Records shown:

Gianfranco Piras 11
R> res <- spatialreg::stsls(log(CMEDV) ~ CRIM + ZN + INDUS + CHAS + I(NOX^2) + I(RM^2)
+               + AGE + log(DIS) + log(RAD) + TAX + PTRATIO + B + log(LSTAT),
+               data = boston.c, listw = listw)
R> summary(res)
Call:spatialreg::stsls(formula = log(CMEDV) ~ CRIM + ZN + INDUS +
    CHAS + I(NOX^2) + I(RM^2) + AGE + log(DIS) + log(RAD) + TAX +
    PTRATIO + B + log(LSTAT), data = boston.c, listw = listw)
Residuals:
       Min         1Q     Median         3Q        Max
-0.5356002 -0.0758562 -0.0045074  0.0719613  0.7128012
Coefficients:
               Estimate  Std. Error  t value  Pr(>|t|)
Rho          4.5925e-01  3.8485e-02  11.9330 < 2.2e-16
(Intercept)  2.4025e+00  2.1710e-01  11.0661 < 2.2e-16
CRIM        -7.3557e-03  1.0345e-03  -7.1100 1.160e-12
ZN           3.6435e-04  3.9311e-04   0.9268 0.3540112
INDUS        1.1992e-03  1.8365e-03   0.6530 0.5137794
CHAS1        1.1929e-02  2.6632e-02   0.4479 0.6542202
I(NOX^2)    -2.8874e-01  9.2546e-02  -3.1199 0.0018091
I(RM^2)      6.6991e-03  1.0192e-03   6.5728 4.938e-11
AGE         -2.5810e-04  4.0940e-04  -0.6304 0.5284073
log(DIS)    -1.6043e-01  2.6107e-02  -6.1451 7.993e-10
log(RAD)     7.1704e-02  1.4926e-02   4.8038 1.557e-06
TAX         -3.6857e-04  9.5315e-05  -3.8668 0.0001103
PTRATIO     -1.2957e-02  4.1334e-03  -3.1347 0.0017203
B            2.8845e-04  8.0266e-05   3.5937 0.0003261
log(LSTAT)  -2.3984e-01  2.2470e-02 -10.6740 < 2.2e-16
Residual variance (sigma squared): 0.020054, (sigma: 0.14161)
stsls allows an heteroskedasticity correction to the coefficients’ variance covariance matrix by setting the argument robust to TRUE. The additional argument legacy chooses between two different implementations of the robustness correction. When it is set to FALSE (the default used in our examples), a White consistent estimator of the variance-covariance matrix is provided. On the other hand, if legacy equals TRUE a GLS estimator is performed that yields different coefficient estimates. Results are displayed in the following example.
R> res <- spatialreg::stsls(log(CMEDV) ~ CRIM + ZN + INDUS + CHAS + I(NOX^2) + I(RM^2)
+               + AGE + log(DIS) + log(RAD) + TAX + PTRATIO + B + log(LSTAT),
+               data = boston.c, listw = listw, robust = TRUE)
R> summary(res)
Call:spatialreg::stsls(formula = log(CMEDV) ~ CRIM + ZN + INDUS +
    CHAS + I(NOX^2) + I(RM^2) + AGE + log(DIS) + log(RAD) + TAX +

What this task involves: Would you be able to transcribe every line of the data exactly?

Exercise output:
Gianfranco Piras 11
R> res <- spatialreg::stsls(log(CMEDV) ~ CRIM + ZN + INDUS + CHAS + I(NOX^2) + I(RM^2)
+               + AGE + log(DIS) + log(RAD) + TAX + PTRATIO + B + log(LSTAT),
+               data = boston.c, listw = listw)
R> summary(res)
Call:spatialreg::stsls(formula = log(CMEDV) ~ CRIM + ZN + INDUS +
    CHAS + I(NOX^2) + I(RM^2) + AGE + log(DIS) + log(RAD) + TAX +
    PTRATIO + B + log(LSTAT), data = boston.c, listw = listw)
Residuals:
       Min         1Q     Median         3Q        Max
-0.5356002 -0.0758562 -0.0045074  0.0719613  0.7128012
Coefficients:
               Estimate  Std. Error  t value  Pr(>|t|)
Rho          4.5925e-01  3.8485e-02  11.9330 < 2.2e-16
(Intercept)  2.4025e+00  2.1710e-01  11.0661 < 2.2e-16
CRIM        -7.3557e-03  1.0345e-03  -7.1100 1.160e-12
ZN           3.6435e-04  3.9311e-04   0.9268 0.3540112
INDUS        1.1992e-03  1.8365e-03   0.6530 0.5137794
CHAS1        1.1929e-02  2.6632e-02   0.4479 0.6542202
I(NOX^2)    -2.8874e-01  9.2546e-02  -3.1199 0.0018091
I(RM^2)      6.6991e-03  1.0192e-03   6.5728 4.938e-11
AGE         -2.5810e-04  4.0940e-04  -0.6304 0.5284073
log(DIS)    -1.6043e-01  2.6107e-02  -6.1451 7.993e-10
log(RAD)     7.1704e-02  1.4926e-02   4.8038 1.557e-06
TAX         -3.6857e-04  9.5315e-05  -3.8668 0.0001103
PTRATIO     -1.2957e-02  4.1334e-03  -3.1347 0.0017203
B            2.8845e-04  8.0266e-05   3.5937 0.0003261
log(LSTAT)  -2.3984e-01  2.2470e-02 -10.6740 < 2.2e-16
Residual variance (sigma squared): 0.020054, (sigma: 0.14161)
stsls allows an heteroskedasticity correction to the coefficients’ variance covariance matrix by setting the argument robust to TRUE. The additional argument legacy chooses between two different implementations of the robustness correction. When it is set to FALSE (the default used in our examples), a White consistent estimator of the variance-covariance matrix is provided. On the other hand, if legacy equals TRUE a GLS estimator is performed that yields different coefficient estimates. Results are displayed in the following example.
R> res <- spatialreg::stsls(log(CMEDV) ~ CRIM + ZN + INDUS + CHAS + I(NOX^2) + I(RM^2)
+               + AGE + log(DIS) + log(RAD) + TAX + PTRATIO + B + log(LSTAT),
+               data = boston.c, listw = listw, robust = TRUE)
R> summary(res)
Call:spatialreg::stsls(formula = log(CMEDV) ~ CRIM + ZN + INDUS +
    CHAS + I(NOX^2) + I(RM^2) + AGE + log(DIS) + log(RAD) + TAX +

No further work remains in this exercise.